[Data excerpts]
= Beginning of Section =
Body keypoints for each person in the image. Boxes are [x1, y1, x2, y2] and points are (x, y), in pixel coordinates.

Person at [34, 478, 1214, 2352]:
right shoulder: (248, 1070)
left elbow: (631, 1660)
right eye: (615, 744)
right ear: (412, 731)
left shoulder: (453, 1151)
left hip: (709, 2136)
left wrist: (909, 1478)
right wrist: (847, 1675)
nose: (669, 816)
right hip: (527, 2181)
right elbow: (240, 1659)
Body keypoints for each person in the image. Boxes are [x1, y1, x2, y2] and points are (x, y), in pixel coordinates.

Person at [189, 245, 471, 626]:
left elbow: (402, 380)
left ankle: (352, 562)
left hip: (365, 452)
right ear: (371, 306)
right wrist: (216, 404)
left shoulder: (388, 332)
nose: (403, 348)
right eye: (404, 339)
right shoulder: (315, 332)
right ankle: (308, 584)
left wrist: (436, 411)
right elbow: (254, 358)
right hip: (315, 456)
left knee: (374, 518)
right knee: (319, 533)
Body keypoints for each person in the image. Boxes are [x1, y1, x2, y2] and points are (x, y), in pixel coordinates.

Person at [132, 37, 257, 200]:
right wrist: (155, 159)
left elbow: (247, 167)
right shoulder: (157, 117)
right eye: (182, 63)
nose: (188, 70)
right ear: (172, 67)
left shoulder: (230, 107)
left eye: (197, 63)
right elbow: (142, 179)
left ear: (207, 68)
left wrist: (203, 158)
= End of Section =
◆ Task to carry out: Your answer must be the lines above, unchanged, from the first one through the line that holds "left elbow: (402, 380)", inclusive, and no others.

◆ Written solution:
Body keypoints for each person in the image. Boxes are [x1, y1, x2, y2] and points are (x, y), in pixel coordinates.

Person at [34, 478, 1214, 2352]:
right shoulder: (248, 1070)
left elbow: (631, 1660)
right eye: (615, 744)
right ear: (412, 731)
left shoulder: (453, 1151)
left hip: (709, 2136)
left wrist: (909, 1478)
right wrist: (847, 1675)
nose: (669, 816)
right hip: (527, 2181)
right elbow: (240, 1659)
Body keypoints for each person in the image. Boxes are [x1, y1, x2, y2] and points are (x, y), in pixel coordinates.

Person at [189, 245, 471, 626]:
left elbow: (402, 380)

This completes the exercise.